SOCIÉTÉ

Guillaume Perrier : “Aujourd’hui, s’opposer à la volonté du sultan, c’est signer son arrêt de mort”

Le 16 avril dernier, lors du référendum sur le projet de révision constitutionnelle, 51,4 % des citoyens turcs ont décidé d’accorder les pleins pouvoirs à leur président, Recep Tayyip Erdoğan. Afin de comprendre les conséquences d’un tel événement, nous avons rencontré Guillaume Perrier, journaliste spécialiste de la Turquie et du Moyen-Orient.
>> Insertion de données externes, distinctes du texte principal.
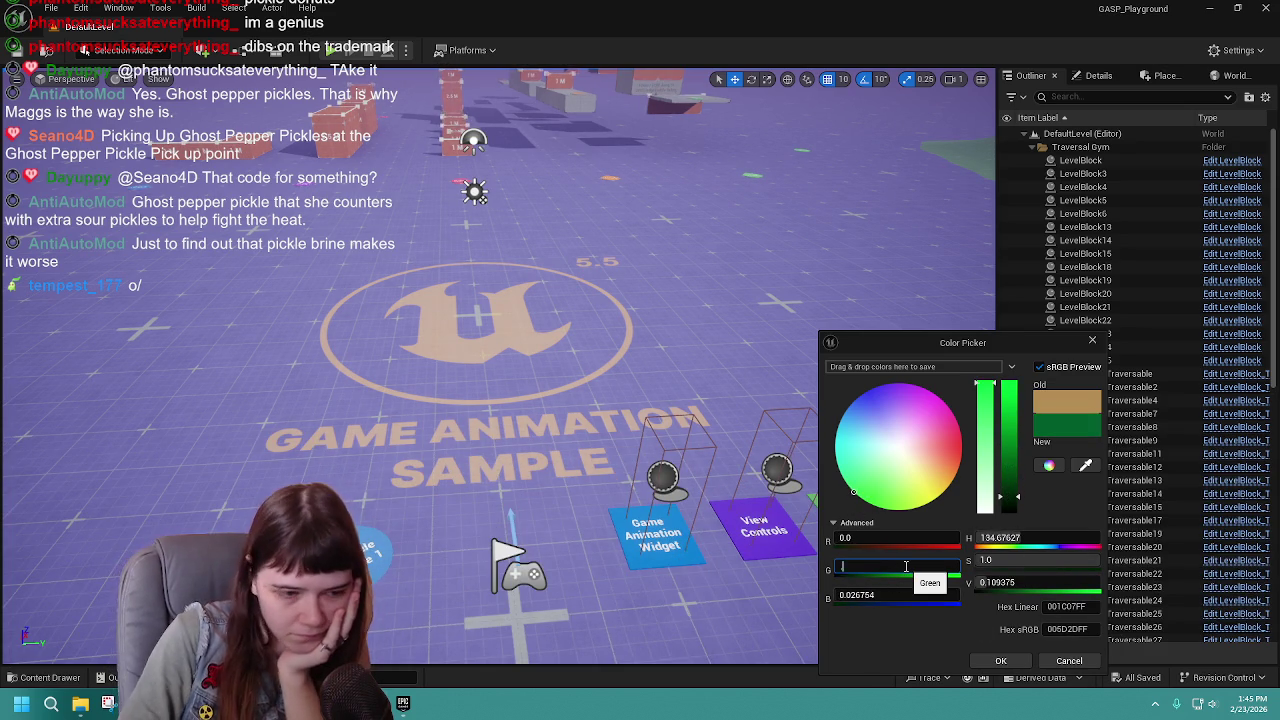
click(908, 597)
text(0.025)
key(Return)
La légalisation d’un processus déjà en place

Pour Guillaume Perrier, le référendum n’est rien d’autre que « l’aboutissement d’un processus de présidentialisation des institutions » en place depuis les élections législatives de 2011, date à laquelle Erdoğan faisait déjà clairement comprendre son objectif de devenir président de la République. Dès 2007, il avait essayé de prendre la présidence du pays avec, déjà, cette idée d’un Etat fort, dirigé par un homme fort, à l’image de ce qu’avait pu être Atatürk. Malgré quelques obstacles à sa quête de pouvoir entre 2011 et 2015, « l’objectif a toujours été de mettre en oeuvre cette réforme », selon le journaliste. Après avoir échoué, en 2015, à obtenir les deux tiers des votes des députés, il décide de mettre en place un référendum populaire, qu’il remporte le 16 avril dernier avec plus de 51 % de voix.
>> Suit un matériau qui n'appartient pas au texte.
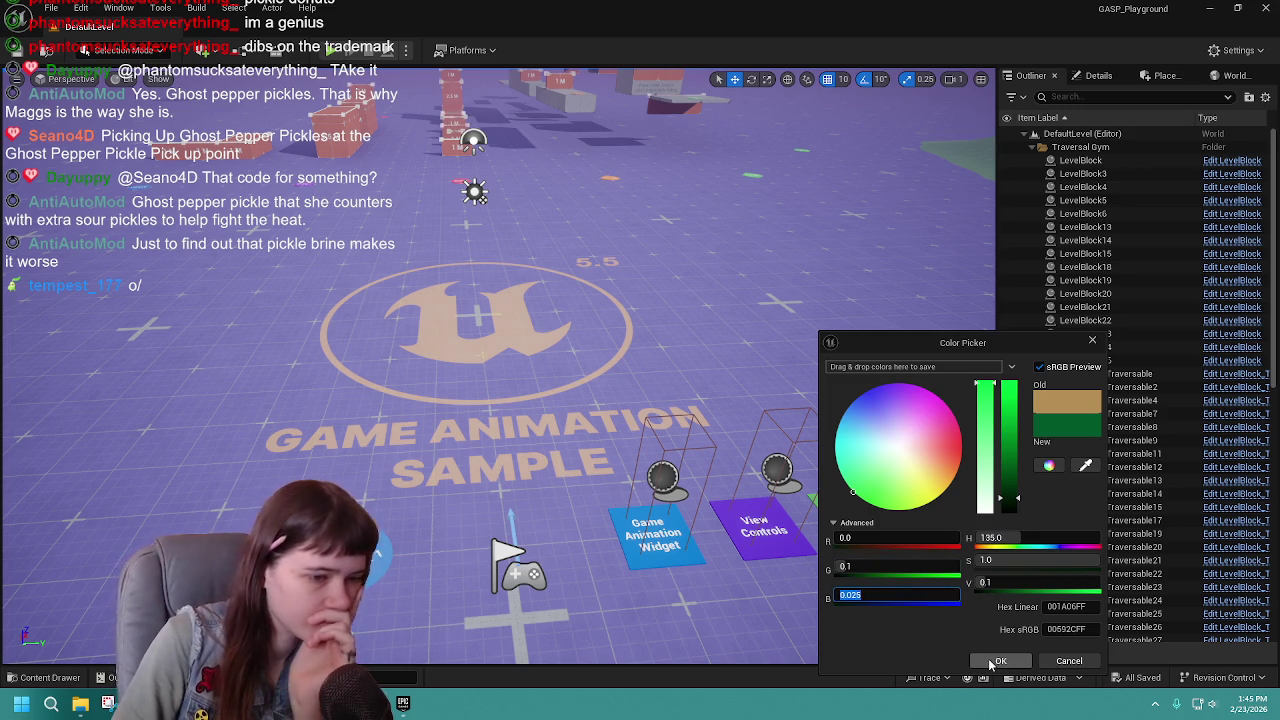
click(995, 661)
click(58, 680)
Pourtant, dans les faits, la situation ne va pas réellement changer. Bien que les pleins pouvoirs aient été accordés au président turc, « il exerçait déjà de cette manière depuis un moment ». Pour Guillaume Perrier, le véritable changement se trouve dans le fait qu’il abusait jusqu’ici de son pouvoir en violant la Constitution alors qu’il peut désormais le faire en toute légalité, « en respectant l’équilibre des pouvoirs tel qu’il l’a décidé ». Le véritable problème se trouve au niveau des institutions qui se voient constamment réformées et/ou réprimées. Les gens n’ont pas d’autre choix que d’obéir. Certains le font par conviction ou par zèle et opportunisme, d’autres – et ceux là représentent la majorité de la société turque – le font parce qu’ils ont peur. Peur de se faire licencier, emprisonner, torturer. Que ce soit au niveau de l’Assemblée nationale, du gouvernement, des médias, de l’éducation ou encore de la justice, « il n’y a plus de contre-pouvoirs devant Erdogan ».
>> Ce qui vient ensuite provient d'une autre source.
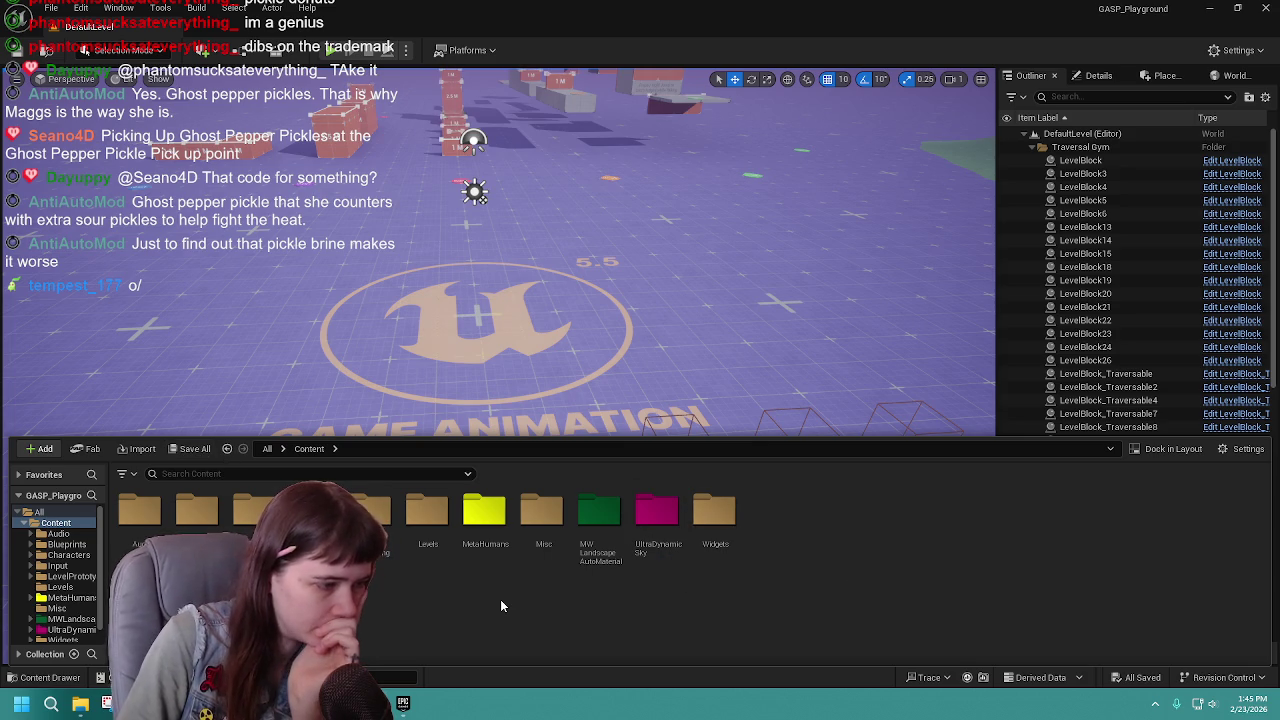
double_click(600, 512)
Une résistance réduite au silence

@ AFP/OZAN KOSE

« Les formes de résistances habituelles telles que le militantisme, le syndicalisme et les mouvements étudiants sont les premières victimes de la répression. » Le gouvernement a en effet compris que tout se jouait dans cette part de la société et cherche à casser la mobilisation actuellement en place. Fin 2016, les autorités avaient déjà arrêté plus de 50 000 personnes, dont une majorité de fonctionnaires, enseignants et universitaires. Et les chiffres ne cessent d’augmenter un peu plus chaque jour. Pour Guillaume Perrier, ces purges ne sont pas près de s’arrêter : « Sous couvert d’éliminer le mouvement Gülen, on en profite pour se débarrasser de tous les opposants, qu’ils soient Kurdes, laïcs ou encore kémalistes. »

Le journaliste nous explique que des espaces de résistances sont encore présents dans la société turque mais que ces derniers se voient constamment réduits et rejetés de l’espace public. Car, bien que certaines formes de résistances ne soient pas forcément politisées, elles s’opposent tout de même à la dérive actuelle et,

« Aujourd’hui, s’opposer à la volonté du sultan, c’est signer son arrêt de mort. »

Alors, on résiste chez soi, de manière individuelle, « en veillant à bien fermer la porte à double tour. »

Un avenir pour le moins incertain

Sur la scène nationale et internationale, l’avenir de la Turquie risque de prendre un tournant décisif dans les prochains jours. En ce qui concerne le processus d’adhésion à l’Union européenne, Guillaume Perrier est sans appel : « Les négociations sont d’ores et déjà rompues. Les deux parties essayent seulement de préparer la manière dont va se passer la rupture, mais il me semble qu’elle est déjà acquise. » Pour lui, afin de réduire le cadre des négociations sans pour autant les rompre de manière formelle, un véritable jeu diplomatique s’est installé depuis quelques années entre la Turquie et l’Europe. Tandis qu’Erdogan utilise la provocation de manière ouverte – « Ce qu’il a fait pendant sa campagne référendaire en traitant les pays européens de nazis était une manière de les provoquer et, dans un même temps, de provoquer cette rupture. » – l’Union européenne reste campée sur ses positions et attend seulement un élément déclencheur, dont le plus probable serait le référendum sur la peine de mort annoncé par le président turc, pour signer la fin des négociations.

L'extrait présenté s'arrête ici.